Wow, it’s been a while since I’ve felt the need to defend Randy Foye’s honor. While I will admit that the Clippers apparent attempt to reconstruct the 2008 Timberwolves roster (along with Foye and Gomes, Craig Smith and Bassy Telfair have all been Clips in the past year) is pretty amusing, as Arnovitz points out, this Sterling quote is pure, ignorant poison.
- In other news, Kevin Love has some soothing words for Wolves fans in a recent interview with Jorge Sierra of Hoopshype (via SG at CanisHoopus):
How would you rate the job GM David Kahn has done so far with the Timberwolves?
KL: I was hoping Ricky Rubio comes over and play… We definitely upgraded our team this summer. We re-signed Darko Milicic, we got Michael Beasley, we got a bunch of other players like Luke Ridnour, Sebastian Telfair… So we’re definitely looking better. Last year was a very tough one. As far as the job that he did, I’m looking forward to seeing what happens the next couple of years with our team.
Would you like to become a free agent or would you rather sign an extension and get that out of the way?
KL: I’d love to sign an extension and kind of get that out of the way. I’m very comfortable in Minnesota, I like the style that Kurt Rambis has and the coaching staff as well. I want to keep getting better and better and signing an extension would be a little more sweet rather than bitter sweet.

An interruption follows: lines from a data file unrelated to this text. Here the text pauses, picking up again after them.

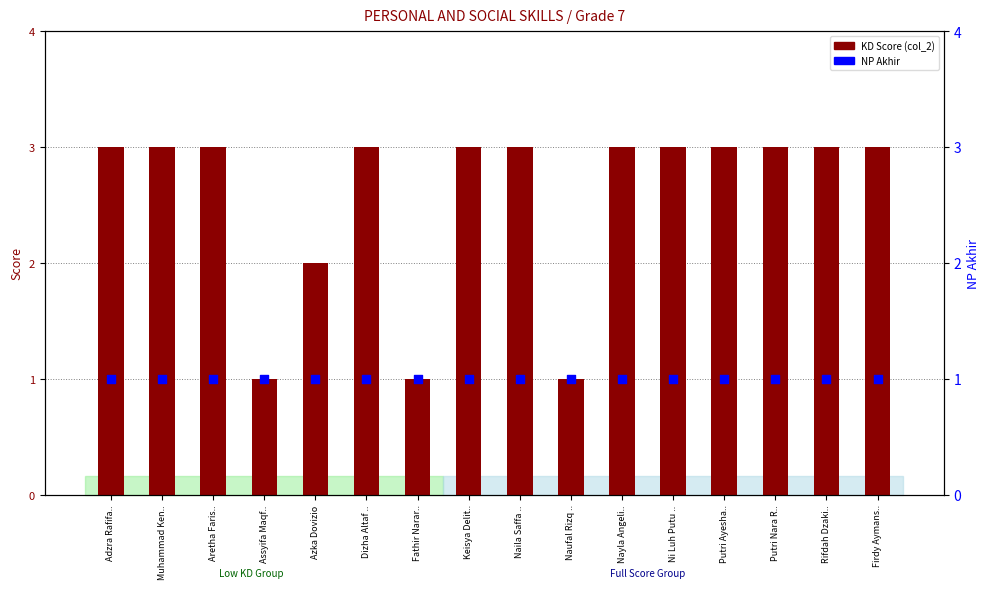

Which series has the largest total across all categories?

KD Score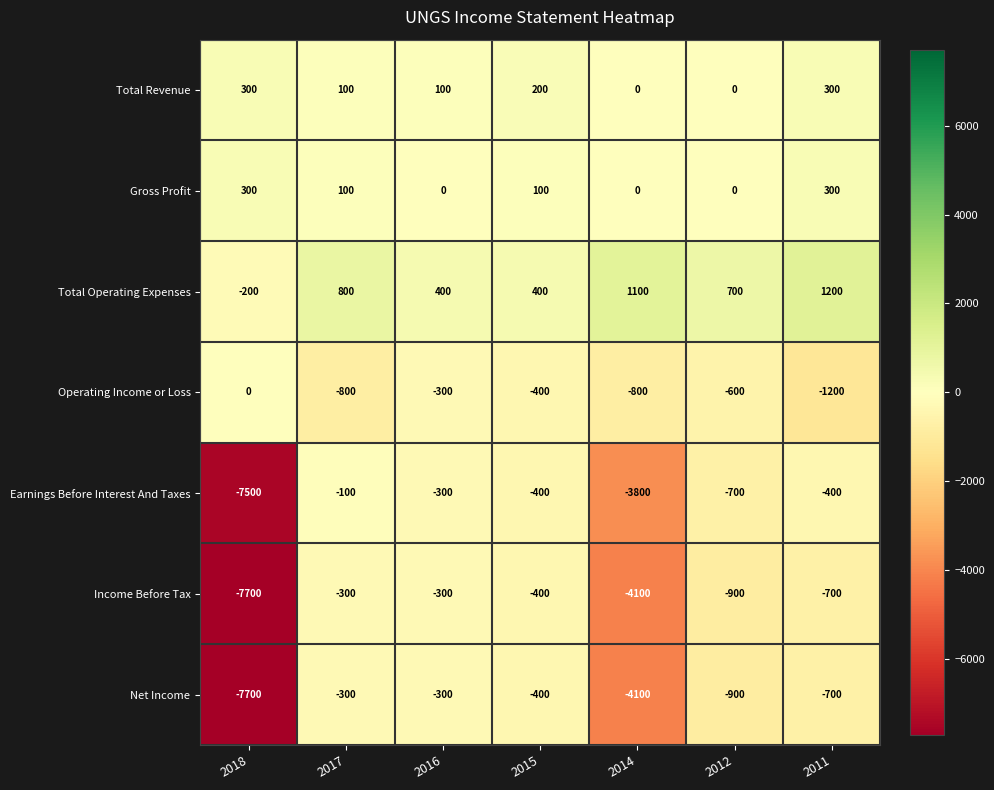

Which category has the lowest value in the Net Income series?

2018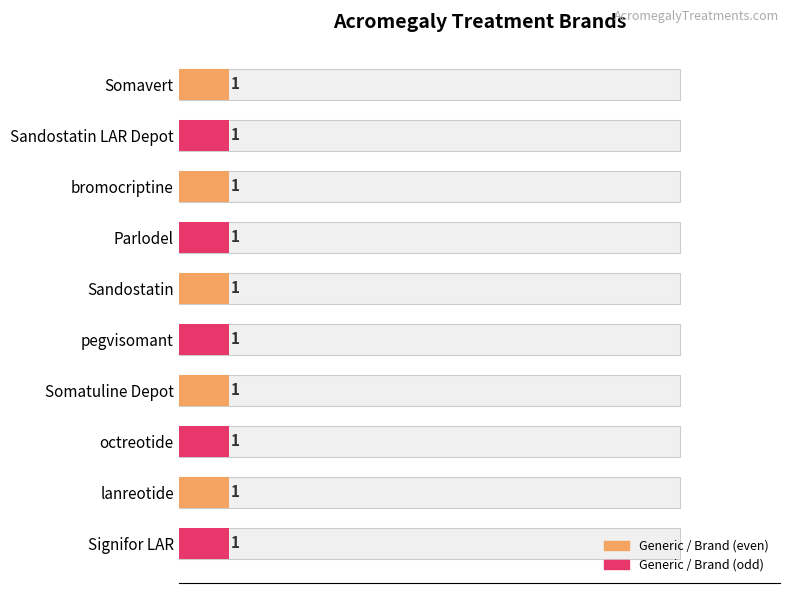

What position from the left is Somavert?

1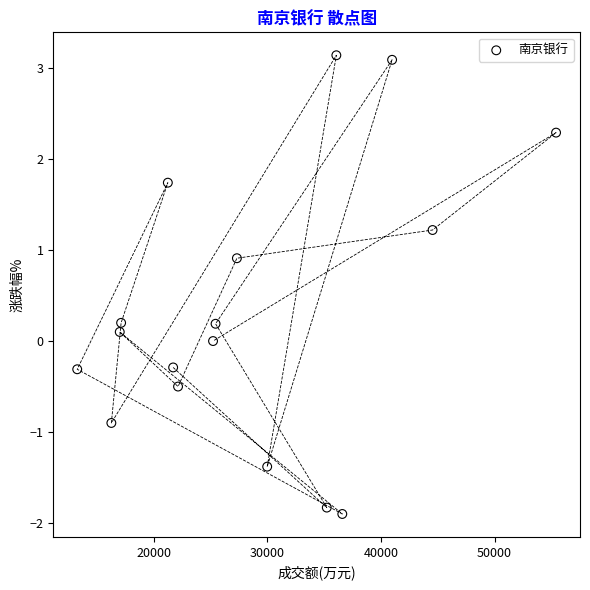

What is the range of Y values (max minus min)?

5.0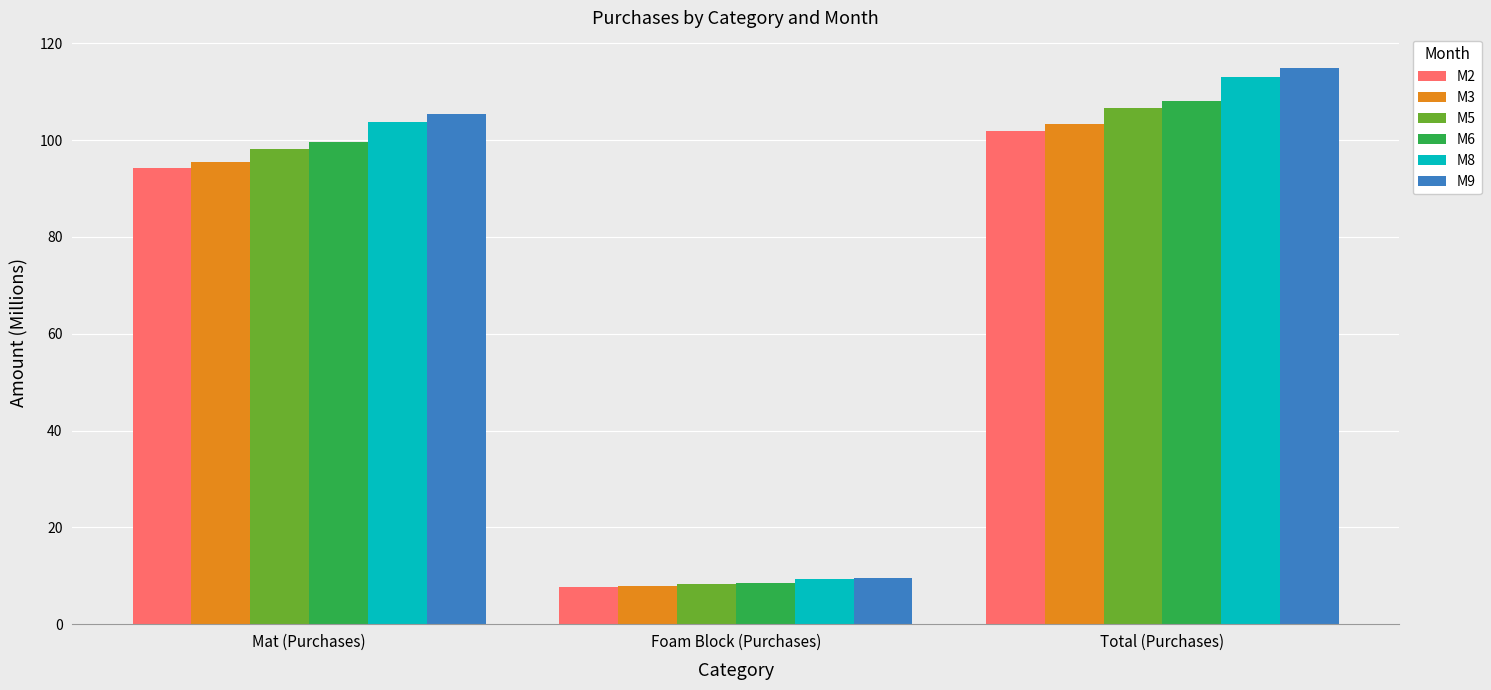

Reading right to left, transcribe all the data shown in this chart.

M2: Total (Purchases)=101.9	Foam Block (Purchases)=7.7	Mat (Purchases)=94.1
M3: Total (Purchases)=103.4	Foam Block (Purchases)=7.9	Mat (Purchases)=95.5
M5: Total (Purchases)=106.5	Foam Block (Purchases)=8.4	Mat (Purchases)=98.2
M6: Total (Purchases)=108.1	Foam Block (Purchases)=8.6	Mat (Purchases)=99.5
M8: Total (Purchases)=113.1	Foam Block (Purchases)=9.3	Mat (Purchases)=103.8
M9: Total (Purchases)=114.8	Foam Block (Purchases)=9.5	Mat (Purchases)=105.3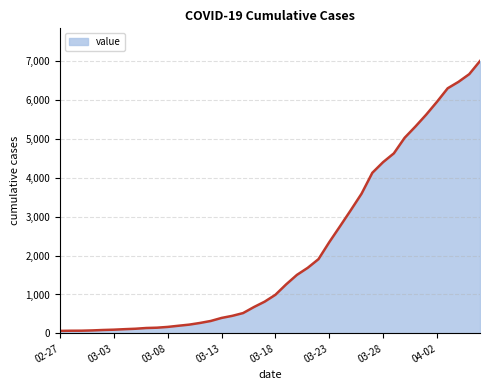

What is the maximum value shown in the chart?

7002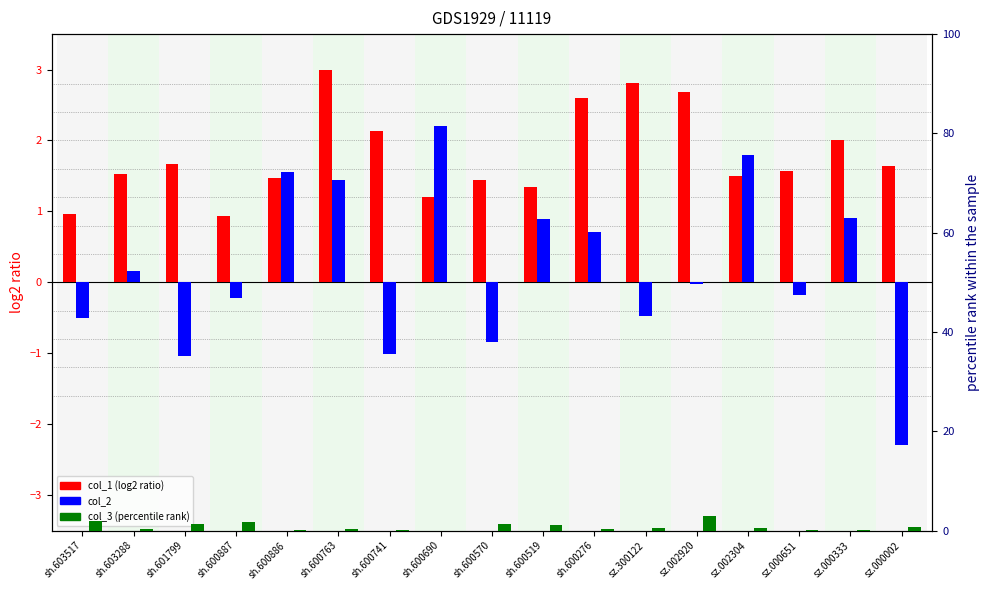

What value does the col_1 (log2 ratio) series have at sh.603517?

1.0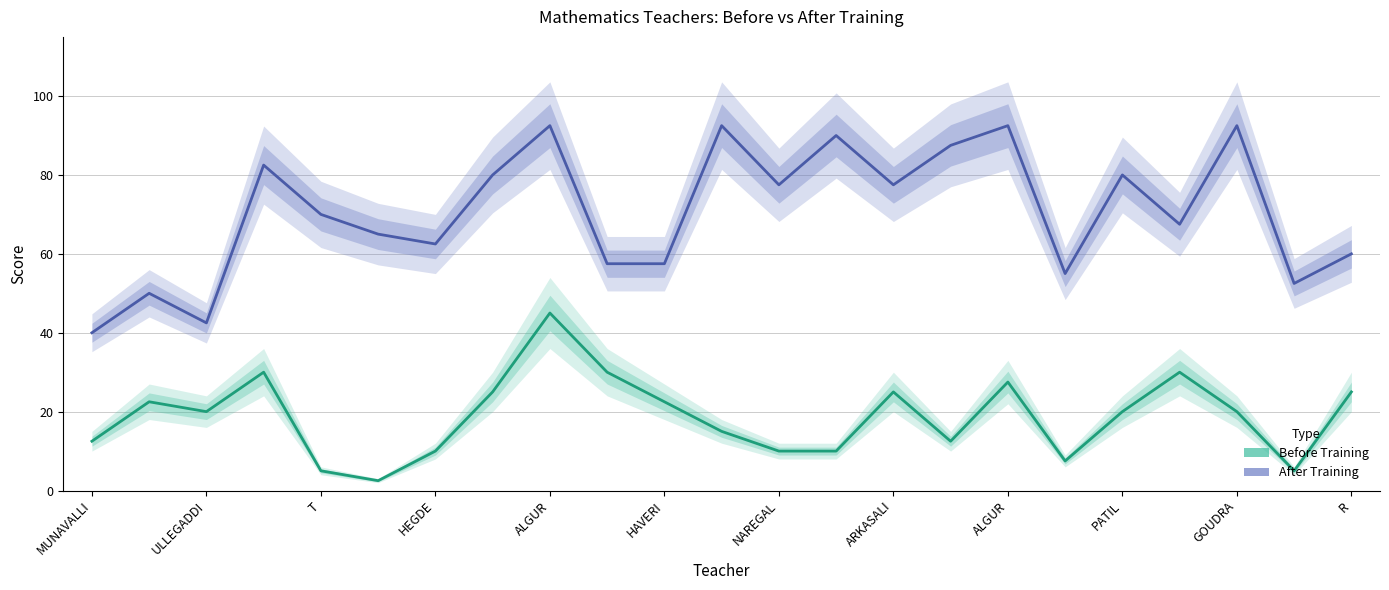

At which label does After Training reach its peak?

ALGUR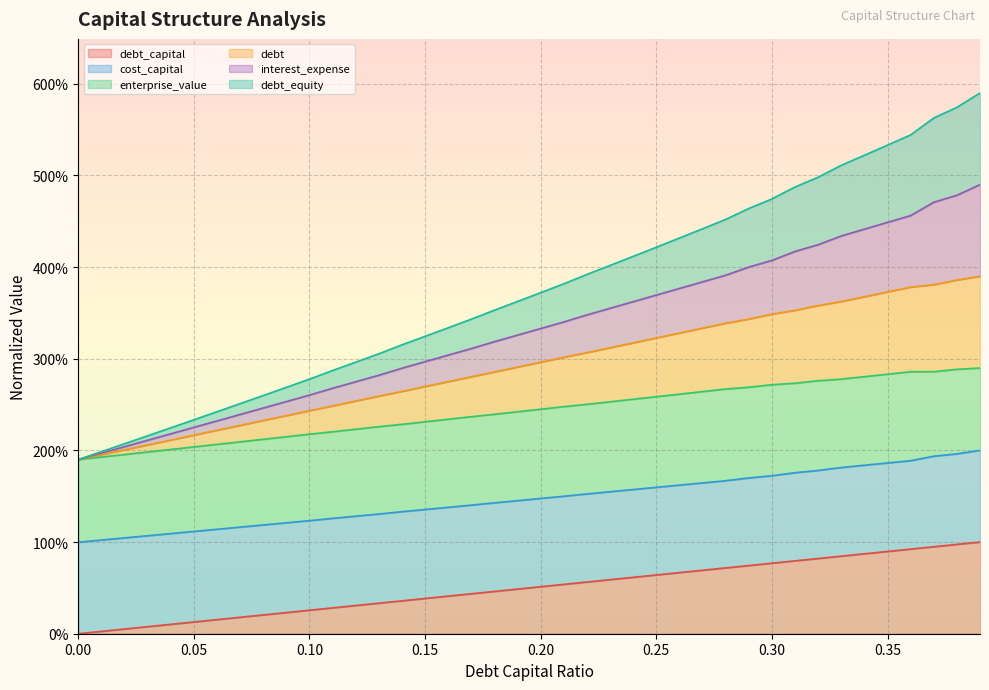

What is the approximate value of debt at 0.12?

2.5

- Then there’s this rather amazing tidbit from Pete Thamel at the NY Times on Wolves’ Assistant GM Tony Ronzone:
Few know this better than Tony Ronzone, the director of international player personnel for the United States team. His years of circling the globe as an N.B.A. scout and a coach in New Zealand, Saudi Arabia, the United Arab Emirates and China earned him a spot on the staff. Ronzone, also an assistant general manager for the Minnesota Timberwolves, will prepare the American players for the personnel on the court and the atmosphere off it. In Europe, Ronzone said, lighters and loose change are commonly confiscated at the gate because fans have been known to heat coins before throwing them.
They heat the coins!
- Finally, this is not Wolves-related but I command you to read this SI piece on Hubie Brown (thanks again to Kevin Arnovitz at Truehoop) from 1983, in which Hubie expands on the need to “make [your players] cry for mercy,” his own desire for “complete control” of his team, and the fact that “Bill Russell is a terrible human being.” Paranoia, homophobia and undiluted rage abound. Maybe I’m revealing my age here, but I had no idea that Hubie was such a reactionary maniac in his younger days. How did he turn into such a nice old granddad?